Continue the passage on the company's South African bank borrowings, picking up right after its final sentence.
-- begin TEXT PASSAGE --
Refer to Note 12 to the Company’s audited consolidated financial statements included in its Annual Report on Form 10-K for the year ended June 30, 2022, for additional information regarding its borrowings.

 

South Africa

 

The amounts below have been translated at exchange rates applicable as of the dates specified.

 

RMB Facilities, as amended, comprising a short-term facility (Facility E) and long-term borrowings

 

Long-term borrowings - Facility G and Facility H

 

On December 29, 2022, the Company, through Lesaka Technologies (Pty) Ltd, entered into an Amendment Agreement (the “Amendment Agreement”), with FirstRand Bank Limited, acting through its Rand Merchant Bank division (“RMB”), which amends its Senior Facility G Agreement and its Senior Facility H Agreement. Pursuant to the Amendment Agreement, the Senior Facility G Agreement was amended to (i) extend the final maturity date by approximately two years and eight months to December 31, 2025, (ii) delete the definitions of Trigger Event and Trigger Event Date and (iii) delete the clause (clause 12) regarding the operation of any trigger event. The Senior Facility H Agreement was amended to extend the final maturity date by approximately two years and eight months to December 31, 2025. Interest on Facility G and H is payable quarterly in arrears, however, RMB agreed to a delay in the payment of interest for the three months ended December 31, 2022, in order to support the Company’s liquidity position.
-- end TEXT PASSAGE --
-- begin INFORMATION GIVEN --
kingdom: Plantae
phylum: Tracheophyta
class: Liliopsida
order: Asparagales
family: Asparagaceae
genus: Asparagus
-- end INFORMATION GIVEN --
- THE ANSWER
 

Available short-term facility - Facility E

 

As of December 31, 2022, the aggregate amount of the Company’s short-term South African overdraft facility with RMB was ZAR 1.4 billion ($82.3 million). As of December 31, 2022, the Company had utilized approximately ZAR 0.9 billion ($54.3 million) of this overdraft facility. This overdraft facility may only be used to fund ATMs and therefore the overdraft utilized and converted to cash to fund the Company’s ATMs is considered restricted cash. The interest rate on this facility is equal to the prime rate. The prime rate on December 31, 2022, was 10.50%, and increased to 10.75% on January 27, 2023, following an increase in the South African repo rate.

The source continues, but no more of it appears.